● EXERCISE TASKS
(1) From the commentary on President Bush's Iraq speech, copy out the passage running from "Throughout his speech, Bush" up to and including "for using force.".
(2) Translate this sentence from the commentary on President Bush's Iraq speech into Spanish: "The first story goes halfway toward justifying an assault on Iraq."
(3) Pick up the commentary on President Bush's Iraq speech at the point where it stops, and carry it on.

-- TEXT UNDER STUDY follows --

President Bush opened his Monday night speech on Iraq with two stories. “Eleven years ago, as a condition for ending the Persian Gulf War, the Iraqi regime was required to destroy its weapons of mass destruction, to cease all development of such weapons, and to stop all support for terrorist groups,” he began. “The Iraqi regime has violated all of those obligations.” Then Bush turned to a second story: “On Sept. 11, 2001, America felt its vulnerability, even to threats that gather on the other side of the earth.”
Throughout his speech, Bush tried to weave the two stories together. He argued that Iraq was entangled with al-Qaida and that Sept. 11 revealed new dangers in Iraq that required military action. He tried to show, as he has for months, that war in Iraq would be part of the war on terror. Instead, he confirmed the opposite. If Bush had evidence linking the two wars, this was his last plausible chance to divulge it. He didn’t. It’s clear that the two stories are objectively unrelated. The link between them is subjective: The events of Sept. 11 lowered our standards for using force.
The first story goes halfway toward justifying an assault on Iraq. It provides a clear justification for military action against Saddam Hussein. “Every chemical and biological weapon that Iraq has or makes is a direct violation of the truce that ended the Persian Gulf War in 1991,” Bush observed. He noted the many U.N. resolutions Saddam has breached since the war. The problem with this story is that it doesn’t justify unilateral action by the United States. It justifies action by the Persian Gulf war coalition or by the United Nations.
That’s why Bush turned to the second story. It provides a clear justification for American action. But the justification applies only to those who attacked us on Sept. 11. Bush tried to link Iraq to al-Qaida, but his attempts fell flat. He said that they both hate the United States, that some al-Qaida leaders have fled to Iraq, and that Iraqis have taught some members of al-Qaida how to build dangerous weapons. These things are true, but they aren’t unique to Iraq. Bush also pointed out that Iraq harbors terrorists, but he ignored other regimes that are more guilty of this offense.

-- TEXT UNDER STUDY concluded --
-- MATERIAL SUPPLIED follows --

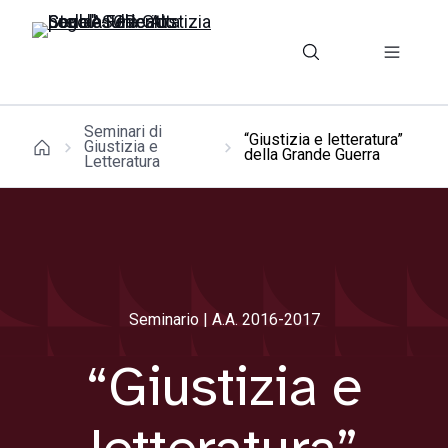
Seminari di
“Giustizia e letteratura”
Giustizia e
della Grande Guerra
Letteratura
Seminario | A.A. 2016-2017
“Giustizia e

-- MATERIAL SUPPLIED concluded --
-- MATERIAL SUPPLIED follows --

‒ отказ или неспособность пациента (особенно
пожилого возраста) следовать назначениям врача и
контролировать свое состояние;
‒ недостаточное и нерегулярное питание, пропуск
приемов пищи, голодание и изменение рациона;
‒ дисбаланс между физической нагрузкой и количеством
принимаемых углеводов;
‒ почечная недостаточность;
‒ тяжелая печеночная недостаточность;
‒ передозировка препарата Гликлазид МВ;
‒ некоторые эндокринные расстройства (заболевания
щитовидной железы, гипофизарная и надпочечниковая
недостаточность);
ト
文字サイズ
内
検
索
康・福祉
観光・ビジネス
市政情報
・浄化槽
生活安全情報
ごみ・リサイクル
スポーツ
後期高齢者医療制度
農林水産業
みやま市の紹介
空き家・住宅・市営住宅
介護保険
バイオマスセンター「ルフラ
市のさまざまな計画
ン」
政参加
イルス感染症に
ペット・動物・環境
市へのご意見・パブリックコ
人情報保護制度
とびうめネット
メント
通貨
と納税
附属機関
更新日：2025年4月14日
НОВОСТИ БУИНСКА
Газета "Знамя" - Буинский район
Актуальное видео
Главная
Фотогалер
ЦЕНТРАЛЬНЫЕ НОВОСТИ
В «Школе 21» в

-- MATERIAL SUPPLIED concluded --
-- MATERIAL SUPPLIED follows --

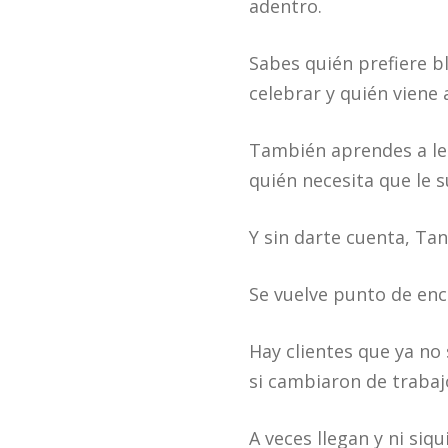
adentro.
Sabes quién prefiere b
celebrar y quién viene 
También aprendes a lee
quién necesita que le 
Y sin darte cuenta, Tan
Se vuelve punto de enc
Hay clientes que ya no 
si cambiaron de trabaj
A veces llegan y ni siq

-- MATERIAL SUPPLIED concluded --

● ANSWER SET
(1)
Throughout his speech, Bush tried to weave the two stories together. He argued that Iraq was entangled with al-Qaida and that Sept. 11 revealed new dangers in Iraq that required military action. He tried to show, as he has for months, that war in Iraq would be part of the war on terror. Instead, he confirmed the opposite. If Bush had evidence linking the two wars, this was his last plausible chance to divulge it. He didn’t. It’s clear that the two stories are objectively unrelated. The link between them is subjective: The events of Sept. 11 lowered our standards for using force.

(2) La primera historia justifica a medias un ataque contra Irak.

(3)
Bush said Iraq and al-Qaida “have had high-level contacts,” but he didn’t specify what they were or how long ago they took place. He said Iraq could unleash “a chemical or biological attack” against us by using “one terrorist or Iraqi intelligence operative to deliver it.” The first delivery option makes the second gratuitous: If Saddam wants to send us anthrax or smallpox, he doesn’t need Osama Bin Laden to do it. And on the question of Iraq’s links to Sept. 11, the only evidence Bush produced was that “Saddam Hussein’s regime gleefully celebrated the terrorist attacks on America.” Not exactly a felony.
From the word games Bush plays, you can see how hard he’s straining to connect the two stories. “Terror cells and outlaw regimes building weapons of mass destruction are different faces of the same evil,” he declared, as though this metaphor clarified rather than confused the issue. Later, Bush spoke gravely of Saddam’s “numerous meetings with Iraqi nuclear scientists, a group he calls his ‘nuclear mujahideen’—his nuclear holy warriors.” This was an obvious attempt to make Saddam sound like a Muslim zealot when in fact he’s a secular Arab nationalist.
So, what’s the connection between Saddam and Sept. 11? The answer isn’t in Baghdad. It’s in our heads. Sept. 11 lowered our standards for throwing our weight around. No more Mr. Patient Guy. If you look like you might hit us, we’re going to hit you first. In Bush’s words: “Facing clear evidence of peril, we cannot wait for the final proof, the smoking gun, that could come in the form of a mushroom cloud.”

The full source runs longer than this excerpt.